Governing law and courts. This Agreement is governed by the laws of {Governing Law}, and you and we submit to the exclusive jurisdiction of the courts of {Jurisdiction}.
About this section
What's in this section
Which law applies, where disputes are heard, and an informal-resolution step before any formal claim.
Why this section is here
Choice of law and forum decide how a credit or liability dispute runs. Setting them, with a contact-us-first step, keeps most issues out of court.
Common mistake
Leaving governing law unstated, so an outage dispute with a customer in another country has no agreed forum.
13. General
Relationship to the Agreement. This SLA forms part of the Agreement between you and us for the Service. If there is a conflict between this SLA and the rest of the Agreement on a question of service levels, Service Credits, or availability, this SLA controls; on all other matters, the rest of the Agreement controls.
Entire agreement. This SLA, together with the Agreement it forms part of, is the entire agreement between you and us on service levels and supersedes all prior discussions on the same subject.
Severability. If any provision of this SLA is held to be unenforceable, the remaining provisions remain in full force, and the unenforceable provision will be applied to the maximum extent permitted by law.
No waiver. Our failure to enforce any provision is not a waiver of our right to enforce it later, and issuing a Service Credit is not an admission of liability beyond this SLA.
Assignment. You may not assign or transfer this SLA without our prior written consent. We may assign it in connection with a merger, acquisition, reorganization, or sale of assets.
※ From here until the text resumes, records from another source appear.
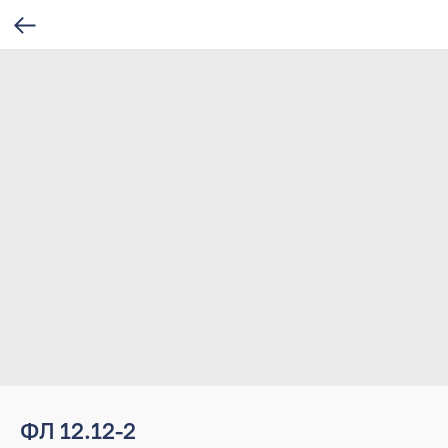
ФЛ 12.12-2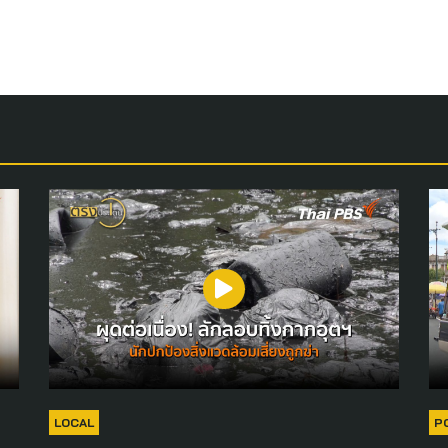
LOCAL
P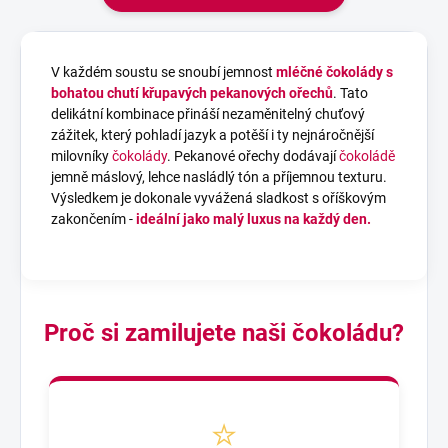
V každém soustu se snoubí jemnost
mléčné čokolády
s
bohatou chutí křupavých pekanových ořechů
. Tato
delikátní kombinace přináší nezaměnitelný chuťový
zážitek, který pohladí jazyk a potěší i ty nejnáročnější
milovníky
čokolády
. Pekanové ořechy dodávají
čokoládě
jemně máslový, lehce nasládlý tón a příjemnou texturu.
Výsledkem je dokonale vyvážená sladkost s oříškovým
zakončením -
ideální jako malý luxus na každý den.
Proč si zamilujete naši čokoládu?
⭐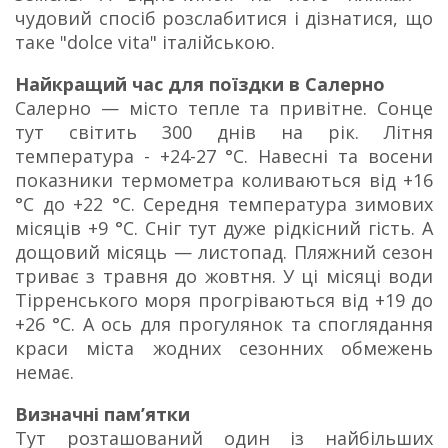
чудовий спосіб розслабитися і дізнатися, що
таке "dolce vita" італійською.
Найкращий час для поїздки в Салерно
Салерно — місто тепле та привітне. Сонце
тут світить 300 днів на рік. Літня
температура - +24-27 °C. Навесні та восени
показники термометра коливаються від +16
°C до +22 °C. Середня температура зимових
місяців +9 °C. Сніг тут дуже рідкісний гість. А
дощовий місяць — листопад. Пляжний сезон
триває з травня до жовтня. У ці місяці води
Тірренського моря прогріваються від +19 до
+26 °C. А ось для прогулянок та споглядання
краси міста жодних сезонних обмежень
немає.
Визначні пам’ятки
Тут розташований один із найбільших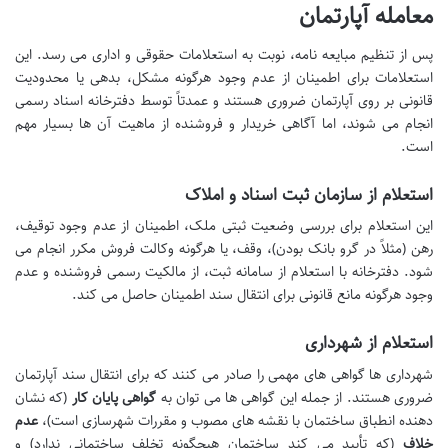
معامله آپارتمان
پس از تنظیم مبایعه نامه، نوبت به استعلامات حقوقی و اداری می رسد. این
استعلامات برای اطمینان از عدم وجود هرگونه مشکل، بدهی یا محدودیت
قانونی بر روی آپارتمان ضروری هستند و عمدتاً توسط دفترخانه اسناد رسمی
انجام می شوند، اما آگاهی خریدار و فروشنده از ماهیت آن ها بسیار مهم
است.
استعلام از سازمان ثبت اسناد و املاک
این استعلام برای بررسی وضعیت ثبتی ملک، اطمینان از عدم وجود توقیف،
رهن (مثلاً در گرو بانک بودن)، وقف، یا هرگونه وکالت فروش مکرر انجام می
شود. دفترخانه با استعلام از سامانه ثبت، از مالکیت رسمی فروشنده و عدم
وجود هرگونه مانع قانونی برای انتقال سند اطمینان حاصل می کند.
استعلام از شهرداری
شهرداری ها گواهی های مهمی را صادر می کنند که برای انتقال سند آپارتمان
ضروری هستند. از جمله این گواهی ها می توان به
گواهی پایان کار
(که نشان
دهنده انطباق ساختمان با نقشه های مصوب و مقررات شهرسازی است)،
عدم
خلاف
(که تأیید می کند ساختمان هیچگونه تخلف ساختمانی ندارد) و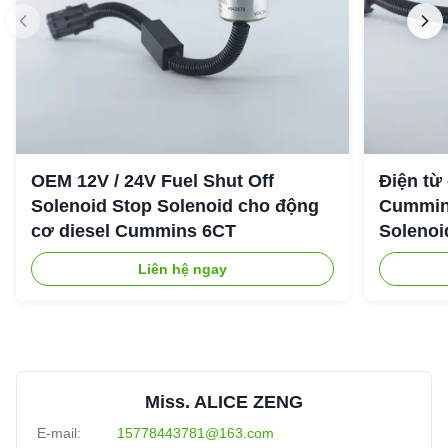
OEM 12V / 24V Fuel Shut Off
Điện từ
Solenoid Stop Solenoid cho động
Cummin
cơ diesel Cummins 6CT
Solenoi
Liên hệ ngay
Miss. ALICE ZENG
E-mail:
15778443781@163.com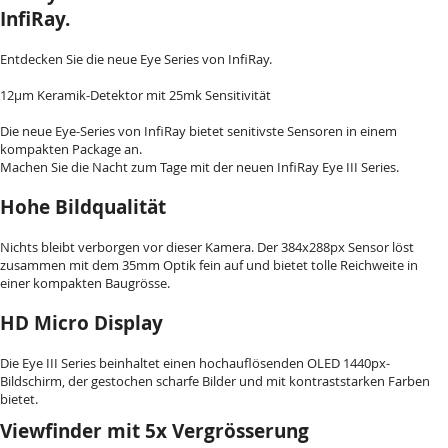
InfiRay.
Entdecken Sie die neue Eye Series von InfiRay.
12µm Keramik-Detektor mit 25mk Sensitivität
Die neue Eye-Series von InfiRay bietet senitivste Sensoren in einem
kompakten Package an.
Machen Sie die Nacht zum Tage mit der neuen InfiRay Eye III Series.
Hohe Bildqualität
Nichts bleibt verborgen vor dieser Kamera. Der 384x288px Sensor löst
zusammen mit dem 35mm Optik fein auf und bietet tolle Reichweite in
einer kompakten Baugrösse.
HD Micro Display
Die Eye III Series beinhaltet einen hochauflösenden OLED 1440px-
Bildschirm, der gestochen scharfe Bilder und mit kontraststarken Farben
bietet.
Viewfinder mit 5x Vergrösserung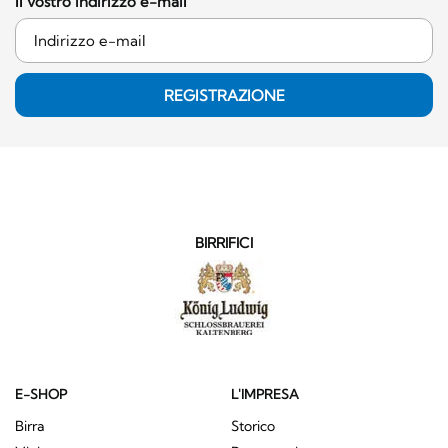
Il vostro indirizzo e-mail
REGISTRAZIONE
BIRRIFICI
E-SHOP
L'IMPRESA
Birra
Storico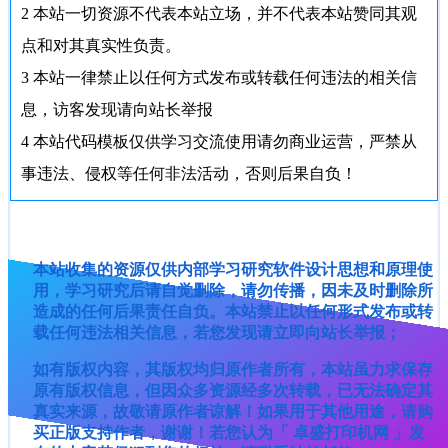
2
本站一切资源不代表本站立场，并不代表本站赞同其观
点和对其真实性负责。
3
本站一律禁止以任何方式发布或转载任何违法的相关信
息，访客发现请向站长举报
4
本站代码模板仅供学习交流使用请勿商业运营，严禁从
事违法、侵权等任何非法活动，否则后果自负！
本站收集的资源仅供内部学习研究软件设计思想和原理使
用，学习研究后请自觉删除，请勿传播，因未及时删除所
造成的任何后果责任自负。本站禁止以任何形式发布或转
载任何违法相关信息，若您发现请立即向站长举报；
如有版权内容，其版权均归原作者所有，本站虽力求保存
原有版权信息，但因众多资源经多次转载，已无法确定其
真实来源，故敬请原作者谅解！如果用于其他用途，请购
买正版支持作者，谢谢！若您认为「 卓盛打印机网 」发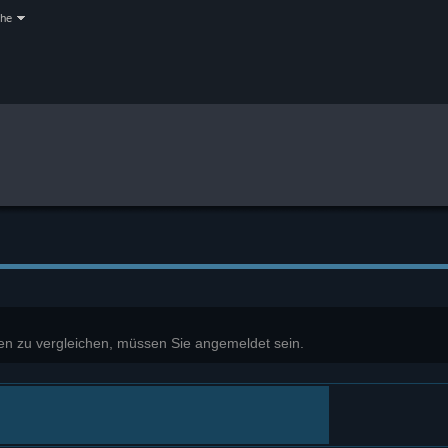
che
enen zu vergleichen, müssen Sie angemeldet sein.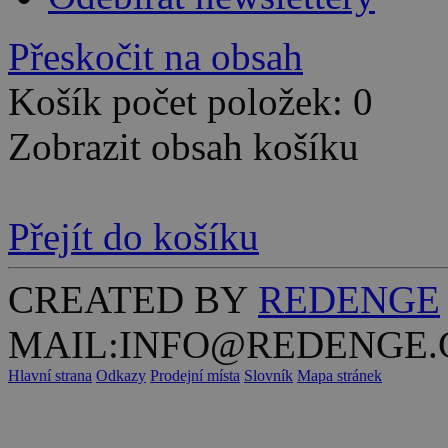
Přeskočit na obsah
Košík počet položek: 0
Zobrazit obsah košíku
Přejít do košíku
CREATED BY
REDENGE
MAIL:INFO@REDENGE.
Hlavní strana
Odkazy
Prodejní místa
Slovník
Mapa stránek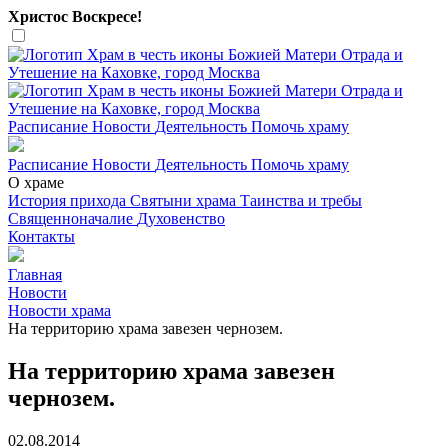
Христос Воскресе!
Расписание
Новости
Деятельность
Помочь храму
Расписание
Новости
Деятельность
Помочь храму
О храме
История прихода
Святыни храма
Таинства и требы
Священноначалие
Духовенство
Контакты
Главная
Новости
Новости храма
На территорию храма завезен чернозем.
На территорию храма завезен
чернозем.
02.08.2014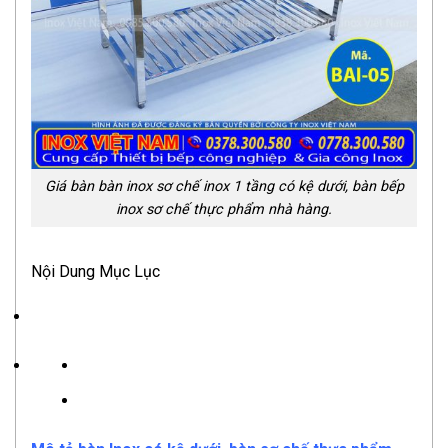
Giá bàn bàn inox sơ chế inox 1 tầng có kệ dưới, bàn bếp
inox sơ chế thực phẩm nhà hàng.
Nội Dung Mục Lục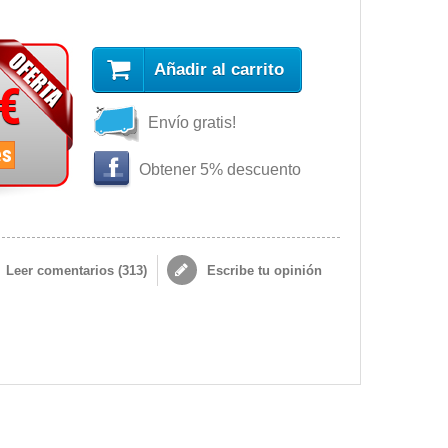
Añadir al carrito
 €
Envío gratis!
es
Obtener 5% descuento
Leer comentarios (
313
)
Escribe tu opinión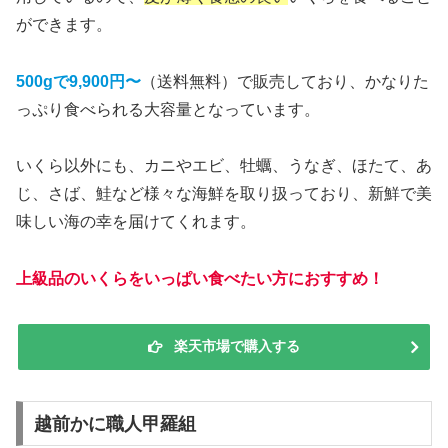
ができます。
500gで9,900円〜
（送料無料）で販売しており、かなりた
っぷり食べられる大容量となっています。
いくら以外にも、カニやエビ、牡蠣、うなぎ、ほたて、あ
じ、さば、鮭など様々な海鮮を取り扱っており、新鮮で美
味しい海の幸を届けてくれます。
上級品のいくらをいっぱい食べたい方におすすめ！
楽天市場で購入する
越前かに職人甲羅組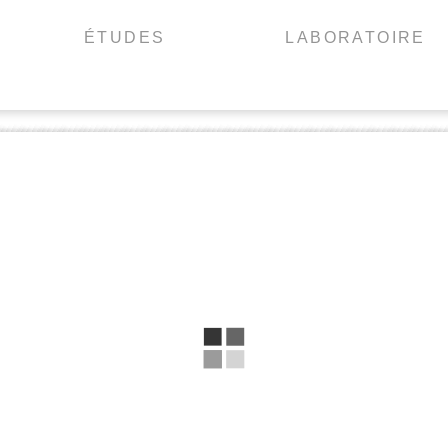
ÉTUDES
LABORATOIRE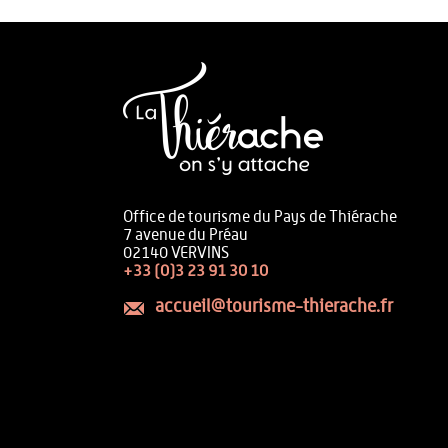
Office de tourisme du Pays de Thiérache
7 avenue du Préau
02140 VERVINS
+33 (0)3 23 91 30 10
accueil@tourisme-thierache.fr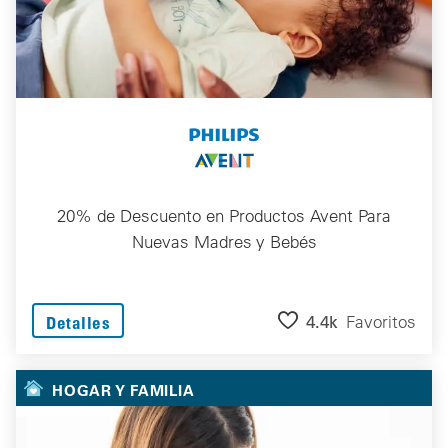
20% de Descuento en Productos Avent Para
Nuevas Madres y Bebés
4.4k
Favoritos
Detalles
HOGAR Y FAMILIA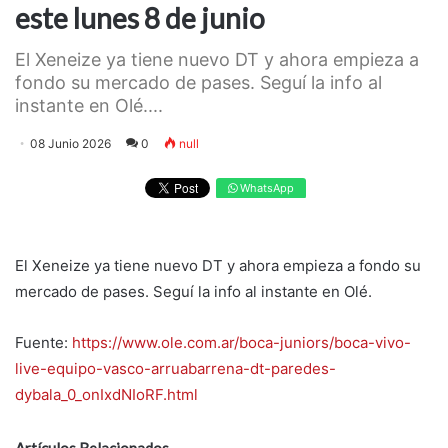
este lunes 8 de junio
El Xeneize ya tiene nuevo DT y ahora empieza a
fondo su mercado de pases. Seguí la info al
instante en Olé....
08 Junio 2026
0
null
WhatsApp
El Xeneize ya tiene nuevo DT y ahora empieza a fondo su
mercado de pases. Seguí la info al instante en Olé.
Fuente:
https://www.ole.com.ar/boca-juniors/boca-vivo-
live-equipo-vasco-arruabarrena-dt-paredes-
dybala_0_onIxdNIoRF.html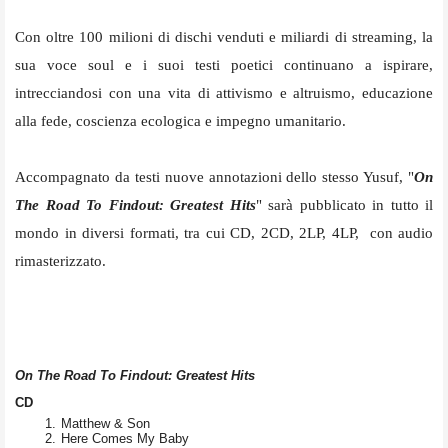
Con oltre 100 milioni di dischi venduti e miliardi di streaming, la
sua voce soul e i suoi testi poetici continuano a ispirare,
intrecciandosi con una vita di attivismo e altruismo, educazione
alla fede, coscienza ecologica e impegno umanitario.
Accompagnato da testi nuove annotazioni dello stesso Yusuf, "
On
The Road To Findout: Greatest Hits
" sarà pubblicato in tutto il
mondo in diversi formati, tra cui CD, 2CD, 2LP, 4LP, con audio
rimasterizzato.
On The Road To Findout: Greatest Hits
CD
Matthew & Son
Here Comes My Baby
Notices. We may give you notices by email, through the Service, or by posting them in connection with the Service. You may send us claims and legal notices at {Email Address} or {Mailing Address}.
About this section
What's in this section
Boilerplate and the link to your main agreement: precedence on service levels, entire agreement, severability, assignment, notices, and no waiver.
Why this section is here
Because the SLA sits inside a larger contract, it needs to say how it interacts with it (which controls on service levels) and carry the standard clauses that keep it coherent if one provision fails.
Common mistake
No precedence clause, so it is unclear whether the SLA or the main agreement governs when they appear to conflict on uptime.
14. Contact Us
If you have questions about this SLA or need to submit a Service Credit claim, contact us at:
{Company Name}
{Mailing Address}
Email: {Email Address}
Signature blocks. (For negotiated or enterprise service level agreements accepted by signature rather than clickwrap.)
{Company Name}
Signature: ______________________
Name: ______________________
Title: ______________________
Date: ______________________
Customer
Signature: ______________________
Name: ______________________
Title: ______________________
Date: ______________________
About this section
What's in this section
Your name and contact details, where credit claims, support requests, and formal notices are sent.
Why this section is here
Credit claims and notices need a monitored destination. A clear contact point is what makes the claim process and the notice provisions actually work.
Common mistake
Listing only an unmonitored inbox, so claims and notices go unanswered and deadlines are missed.